(pintura 1875. detalle)
Royal Beaux Arts. Amberes
El individuo escribió un libro y soñó esa noche que alguien lo leía. Por no despertar del sueño de tener, al menos, un lector, apretó los párpados para que no escapara de su mente la imagen de otros ojos desentrañando sus páginas, pero sonó el despertador y tuvo que ponerse ante el espejo para el afeitado diario. Dijeron las voces de la radio que en su país, un cuarenta y mucho por ciento de los ciudadanos no compraba libros, que otro porcentaje escandaloso, aunque tuviera un libro en casa, no lo leía, que el exiguo resto de lectura se lo llevaba a duras penas la novela publicitada a bombo y platillo, y que a la poesía le quedaba cero cerón, algo que apenas contaba para las editoriales.

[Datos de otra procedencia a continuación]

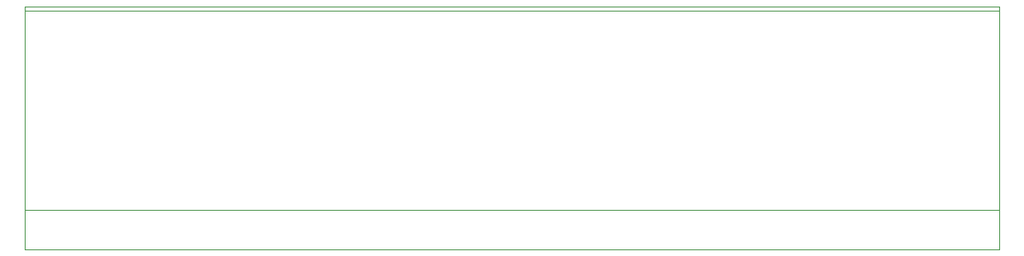
<source format=gbr>
%TF.GenerationSoftware,KiCad,Pcbnew,7.0.9*%
%TF.CreationDate,2024-02-21T20:23:42+01:00*%
%TF.ProjectId,VFD-Driverboard,5646442d-4472-4697-9665-72626f617264,rev?*%
%TF.SameCoordinates,Original*%
%TF.FileFunction,Profile,NP*%
%FSLAX46Y46*%
G04 Gerber Fmt 4.6, Leading zero omitted, Abs format (unit mm)*
G04 Created by KiCad (PCBNEW 7.0.9) date 2024-02-21 20:23:42*
%MOMM*%
%LPD*%
G01*
G04 APERTURE LIST*
%TA.AperFunction,Profile*%
%ADD10C,0.100000*%
%TD*%
%TA.AperFunction,Profile*%
%ADD11C,0.050000*%
%TD*%
G04 APERTURE END LIST*
D10*
X13398400Y-38379400D02*
X13398400Y-13379400D01*
X113398400Y-38379400D02*
X13398400Y-38379400D01*
X113398400Y-13379400D02*
X113398400Y-38379400D01*
X13398400Y-13379400D02*
X113398400Y-13379400D01*
D11*
%TO.C,V1*%
X13405600Y-13798800D02*
X113405600Y-13798800D01*
X13405600Y-34298800D02*
X13405600Y-13798800D01*
X113405600Y-13798800D02*
X113405600Y-34298800D01*
X113405600Y-34298800D02*
X13405600Y-34298800D01*
%TD*%
M02*

</source>
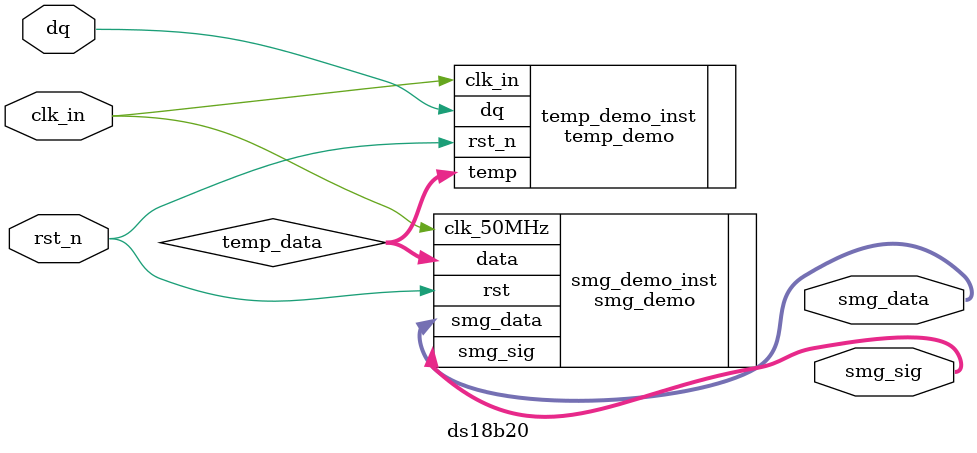
<source format=v>
`timescale 1ns/1ps

module ds18b20
	(
		input wire	clk_in,
		input wire	rst_n,
		inout wire	dq,
		output wire[1:0]	smg_sig,
		output wire[7:0]	smg_data
	);

wire[4:0] temp_data;

//temp_demo
temp_demo temp_demo_inst
	(
		.clk_in(clk_in),
		.rst_n(rst_n),
		.dq(dq),
		.temp(temp_data)
	);
	
//smg_demo
smg_demo smg_demo_inst
	(
		.clk_50MHz(clk_in),
		.rst(rst_n),
		.data(temp_data),
		.smg_sig(smg_sig),
		.smg_data(smg_data)
	);
	
endmodule

</source>
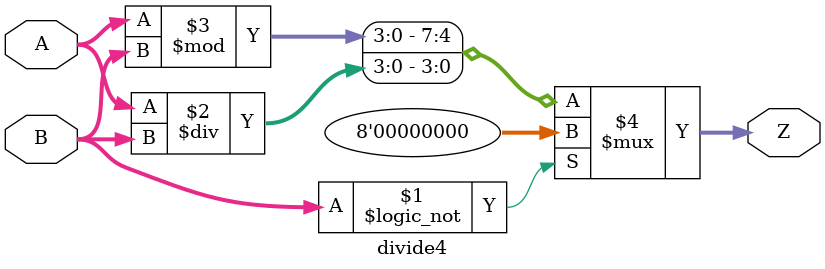
<source format=sv>
`timescale 1ns / 1ps


module divide4(
    input logic [3:0] A, B,
    output logic [7:0] Z
    );
    
    assign Z = (B == 4'b0) ? 8'b0 : {A % B, A / B};

    
endmodule

</source>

¿Quién podía ser el personaje que en su sueño leía su libro?, se preguntó, que hay quien se lo pregunta todo, y la duda lo llevó a la calle con la decisión de encontrar a su soñado lector. Vio gente que llevaba en las manos libros de variado pelaje: de ditero, de cuentas, de multas, de texto, y hasta pasó la sombra del chivatillo de bigote al hilo con su miserable listín de pecados ajenos.

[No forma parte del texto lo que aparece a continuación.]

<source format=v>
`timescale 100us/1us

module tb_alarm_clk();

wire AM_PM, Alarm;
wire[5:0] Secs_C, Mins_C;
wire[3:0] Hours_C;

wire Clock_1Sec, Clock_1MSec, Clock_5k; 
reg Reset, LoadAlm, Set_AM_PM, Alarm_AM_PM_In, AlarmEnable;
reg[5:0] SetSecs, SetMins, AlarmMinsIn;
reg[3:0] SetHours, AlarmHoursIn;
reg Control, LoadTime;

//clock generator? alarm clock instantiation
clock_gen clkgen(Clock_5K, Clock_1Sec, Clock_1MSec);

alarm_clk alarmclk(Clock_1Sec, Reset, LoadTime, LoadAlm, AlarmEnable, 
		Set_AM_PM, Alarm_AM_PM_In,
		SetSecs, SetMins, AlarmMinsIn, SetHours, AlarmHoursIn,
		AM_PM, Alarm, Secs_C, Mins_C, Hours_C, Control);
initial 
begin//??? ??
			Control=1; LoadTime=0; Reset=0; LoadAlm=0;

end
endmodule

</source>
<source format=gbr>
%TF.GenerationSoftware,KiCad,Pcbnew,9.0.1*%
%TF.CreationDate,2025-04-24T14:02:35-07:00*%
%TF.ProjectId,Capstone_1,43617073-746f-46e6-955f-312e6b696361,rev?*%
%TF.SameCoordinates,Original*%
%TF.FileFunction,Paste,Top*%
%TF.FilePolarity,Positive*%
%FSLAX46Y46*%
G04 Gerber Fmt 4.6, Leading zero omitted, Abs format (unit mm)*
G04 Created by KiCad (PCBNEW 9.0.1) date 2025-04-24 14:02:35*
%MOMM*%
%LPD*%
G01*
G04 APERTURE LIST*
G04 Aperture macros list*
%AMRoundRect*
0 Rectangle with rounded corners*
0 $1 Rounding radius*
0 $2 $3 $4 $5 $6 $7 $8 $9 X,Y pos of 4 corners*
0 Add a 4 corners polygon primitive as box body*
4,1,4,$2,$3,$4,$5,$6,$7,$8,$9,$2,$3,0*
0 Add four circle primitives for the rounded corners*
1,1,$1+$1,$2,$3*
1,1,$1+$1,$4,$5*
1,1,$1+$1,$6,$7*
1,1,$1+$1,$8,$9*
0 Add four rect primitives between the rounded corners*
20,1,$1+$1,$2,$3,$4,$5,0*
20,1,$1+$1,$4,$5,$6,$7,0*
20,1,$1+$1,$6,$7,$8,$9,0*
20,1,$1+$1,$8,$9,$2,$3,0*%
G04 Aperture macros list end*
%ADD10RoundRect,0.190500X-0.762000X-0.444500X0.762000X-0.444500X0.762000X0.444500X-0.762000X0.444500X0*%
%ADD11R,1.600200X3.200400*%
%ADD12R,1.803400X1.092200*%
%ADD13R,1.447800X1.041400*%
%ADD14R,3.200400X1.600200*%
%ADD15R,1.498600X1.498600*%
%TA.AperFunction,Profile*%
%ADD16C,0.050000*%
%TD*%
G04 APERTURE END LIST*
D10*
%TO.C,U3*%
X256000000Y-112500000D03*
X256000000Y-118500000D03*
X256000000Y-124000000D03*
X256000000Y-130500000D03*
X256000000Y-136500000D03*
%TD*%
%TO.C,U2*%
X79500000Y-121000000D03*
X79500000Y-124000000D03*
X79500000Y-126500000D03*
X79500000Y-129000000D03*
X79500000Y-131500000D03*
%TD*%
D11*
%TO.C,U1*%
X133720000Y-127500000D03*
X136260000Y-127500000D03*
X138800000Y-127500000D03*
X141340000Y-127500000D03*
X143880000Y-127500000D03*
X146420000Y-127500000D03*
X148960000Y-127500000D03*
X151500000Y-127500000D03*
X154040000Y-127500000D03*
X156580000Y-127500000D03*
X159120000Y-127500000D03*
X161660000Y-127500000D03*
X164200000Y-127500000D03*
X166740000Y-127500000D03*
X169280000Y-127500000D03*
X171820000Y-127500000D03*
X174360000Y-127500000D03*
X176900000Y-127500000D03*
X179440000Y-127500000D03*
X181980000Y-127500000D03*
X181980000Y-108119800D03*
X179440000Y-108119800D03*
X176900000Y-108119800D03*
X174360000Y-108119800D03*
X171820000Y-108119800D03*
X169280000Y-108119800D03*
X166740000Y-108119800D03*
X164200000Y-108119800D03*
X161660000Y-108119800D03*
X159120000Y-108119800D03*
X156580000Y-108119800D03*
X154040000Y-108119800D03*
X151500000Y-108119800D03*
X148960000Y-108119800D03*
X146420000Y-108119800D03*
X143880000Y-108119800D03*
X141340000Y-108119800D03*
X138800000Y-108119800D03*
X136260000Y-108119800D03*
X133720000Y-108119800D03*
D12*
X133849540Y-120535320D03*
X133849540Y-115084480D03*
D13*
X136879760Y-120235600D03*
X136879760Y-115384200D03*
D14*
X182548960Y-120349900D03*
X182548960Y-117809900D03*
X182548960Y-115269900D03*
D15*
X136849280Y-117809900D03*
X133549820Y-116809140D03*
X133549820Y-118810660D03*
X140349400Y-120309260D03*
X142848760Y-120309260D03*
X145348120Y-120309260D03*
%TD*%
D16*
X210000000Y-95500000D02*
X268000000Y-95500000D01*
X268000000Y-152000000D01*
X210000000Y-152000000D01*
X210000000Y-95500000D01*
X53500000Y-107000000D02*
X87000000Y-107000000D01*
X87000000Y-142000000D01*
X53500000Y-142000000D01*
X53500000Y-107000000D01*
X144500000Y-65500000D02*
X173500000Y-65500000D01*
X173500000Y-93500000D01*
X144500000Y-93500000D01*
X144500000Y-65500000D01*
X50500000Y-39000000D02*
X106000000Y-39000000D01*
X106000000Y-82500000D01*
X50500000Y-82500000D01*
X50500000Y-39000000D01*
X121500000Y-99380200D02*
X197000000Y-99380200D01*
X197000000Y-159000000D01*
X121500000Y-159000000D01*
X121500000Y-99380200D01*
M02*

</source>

Al volver a casa fue al anaquel a sacar su libro escrito, libro que en el sueño alguien leía, pero el libro no estaba. Entonces se dirigió al espejo y se vio a sí mismo afeitándose mientras escuchaba la letanía de los pobres porcentajes de lectura de su país. Después penetró en el espejo sin romperlo (se puede, aunque se aconseja no intentarlo) y oteó en el laberinto tras el azogue. Fue cuando se descubrió a sí mismo, leyendo su propio libro bajo una luz, que, sin saberlo, lo iluminaba.